TEXTO:
********

Certa vez, o socialista inglês Perry Anderson escreveu:
“O socialismo não haveria de ‘resolver todos os problemas da raça humana’ – de fato, da trindade proposta por Trotski, de ‘fome, sexo e morte’, ele só poderia oferecer alívio para a primeira. Além da classe, os seres humanos ainda deveriam sofrer culpa e dor, e sentir o desconforto das restrições da civilização sobre impulsos instintivos” (in Perry Anderson, “Afinidades seletivas”, Boitempo Ed. 2002, São Paulo – página 153).
É engraçado e curioso que a militância
atual ainda professe que o socialismo seja capaz de resolver todos os problemas da raça humana, se
negando a perceber que sexo e morte (assuntos ligados à psique, emoções
irracionais e à religiosidade humana) são pontos determinantes no dia-a-dia de
todas as pessoas comuns – isto é, são assuntos importantíssimos e decisivos no
cotidiano da classe trabalhadora – aos quais, para sermos honestos, não há
resposta.
A burguesia, sua mídia, seus ideólogos
e religiosos certamente se aperceberam destas lacunas “esquecidas” pela
militância socialista. O fascismo clássico das décadas de 1930 e 1940, bem como
o neofascismo idealizado por Steve
Bannon e Donald Trump, se baseiam justamente nestes pontos negligenciados pela
“esquerda”, sempre muito ocupada em expor a importância exclusiva da
expropriação dos meios de produção como forma de solucionar automaticamente
todos os problemas da humanidade.
Muitas vezes uma questão subjetiva
torna-se determinante para intervir e modificar uma situação objetiva. Querer
apenas mudar os meios de produção da economia (situação objetiva) e ignorar ou
renegar questões como a influência do sexo, da psicologia de massas, do medo do
sofrimento e da morte, além da compreensão fundamental que o sentimento
religioso possui para a conduta cotidiana da classe trabalhadora (situações
subjetivas), significa repetir os erros da construção socialista do século XX –
o que só pode redundar, na melhor das hipóteses, numa triste reedição do stalinismo...
***
Ignorar a religiosidade humana,
tratando-a como mero delírio digno de ser desprezado, nos fecha para sentimentos antropológicos fundamentais
que movem o ser humano há milênios. Aqui, obviamente, nos referimos ao
sentimento do “numinoso” e não à exploração da fé popular e do medo individual
protagonizado pelas religiões organizadas.
O sentimento numinoso é um estado de
espírito absolutamente único da psique humana, que sente ou está consciente de
alguma coisa misteriosa, terrível, aterrorizadora e/ou sagrada. Ele está
relacionado também ao temor e à ira divina (seja de que espécie for – inclusive
a suposta “ira de uma natureza mística” ou de um “universo” que possui vontade
própria). É a consciência de que não somos nada e de que deus, o divino ou o “universo”

********

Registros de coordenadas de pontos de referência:
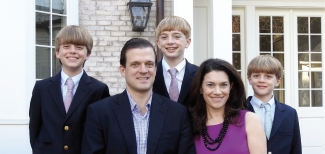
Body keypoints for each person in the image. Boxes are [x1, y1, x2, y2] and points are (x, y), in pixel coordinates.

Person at [81, 38, 195, 154]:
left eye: (149, 64)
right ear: (123, 70)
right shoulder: (100, 113)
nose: (143, 70)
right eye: (135, 64)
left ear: (155, 69)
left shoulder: (177, 114)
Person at [29, 25, 110, 154]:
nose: (72, 51)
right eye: (66, 47)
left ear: (87, 54)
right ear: (57, 53)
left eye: (79, 47)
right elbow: (34, 129)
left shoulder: (99, 90)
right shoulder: (42, 88)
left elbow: (103, 132)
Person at [188, 58, 266, 154]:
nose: (217, 92)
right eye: (210, 85)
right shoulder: (190, 124)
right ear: (200, 88)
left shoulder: (249, 120)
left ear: (231, 87)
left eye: (223, 85)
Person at [247, 55, 302, 154]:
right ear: (249, 79)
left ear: (277, 81)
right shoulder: (238, 111)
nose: (261, 80)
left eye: (268, 76)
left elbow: (296, 148)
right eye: (256, 76)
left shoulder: (290, 113)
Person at [153, 16, 198, 105]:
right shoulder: (150, 73)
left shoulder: (199, 74)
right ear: (158, 43)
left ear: (187, 42)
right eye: (164, 37)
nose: (170, 42)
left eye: (177, 37)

********

TRABALHO SOLICITADO:
A – Transcreva, sem alterar nada, o trecho do texto sobre socialismo e religiosidade que vai de "Muitas vezes uma" a "reedição do stalinismo...".
B – Prossiga a escrita do texto sobre socialismo e religiosidade a partir do ponto em que ele para.
Os registros são um material à parte, sem ligação com o texto.

SEÇÃO DE RESPOSTAS:
A –
Muitas vezes uma questão subjetiva
torna-se determinante para intervir e modificar uma situação objetiva. Querer
apenas mudar os meios de produção da economia (situação objetiva) e ignorar ou
renegar questões como a influência do sexo, da psicologia de massas, do medo do
sofrimento e da morte, além da compreensão fundamental que o sentimento
religioso possui para a conduta cotidiana da classe trabalhadora (situações
subjetivas), significa repetir os erros da construção socialista do século XX –
o que só pode redundar, na melhor das hipóteses, numa triste reedição do stalinismo...

B –
é tudo; é uma sensação de “certeza” acerca da eternidade. Tal sensação é quase
que exclusivamente sentida pela psique de pessoas espiritualizadas, sendo muito
difícil a sua descrição em palavras.
Existem inúmeras lacunas no
conhecimento humano. Como sabemos, a ciência não explica tudo; e nem teria
condições de fazê-lo, já que ela corresponde a um estágio específico da
evolução humana. Uma vez que não sabemos tudo, praticamente qualquer
experiência, fato ou objeto encerram algo de desconhecido. Assim, se falamos da
totalidade da experiência, o termo “totalidade” só pode referir-se à sua parte
consciente. E como não podemos dizer que nossa experiência abarca a totalidade
da realidade ou do objeto, é evidente que a totalidade absoluta necessariamente
deverá conter uma parte não experimentada ou conhecida.
O que supre provisoriamente as lacunas
deixadas pela ciência é a intuição e a imaginação. As religiões organizadas se
escondem e se constroem atrás deste sentimento numinoso e intuitivo. É também a
partir dela que cientistas como Albert Einstein e Fritjof Capra pretendem
construir novos modelos científicos. O menosprezo da intuição e da imaginação é
um empecilho para a continuidade do desenvolvimento da ciência. Em suas
notáveis obras, O Ponto de Mutação e
o Tao da Física, Capra explica
detalhadamente tais ideias. Já para Einstein,
“a imaginação é mais importante que o conhecimento”, uma vez que “o conhecimento é limitado, enquanto que a
imaginação abraça o mundo inteiro, estimulando o progresso” do conhecimento
e da ciência.
Nesse sentido, os mitos e as crenças, quando
observados com bastante cuidado e critério, ajudam a mente coletiva humana a
evoluir por caminhos inexplorados ou mesmo ignorados; isto é, ajudam a
desbravar, a partir da imaginação e intuição numinosa, as inevitáveis lacunas
deixadas pelo pensamento científico – para que posteriormente sejam criticadas,
reafirmadas ou superadas.
Por tudo isso, é muito importante
renovar o pensamento marxista através de uma prática teórica semelhante à
proposta por Capra nos livros citados.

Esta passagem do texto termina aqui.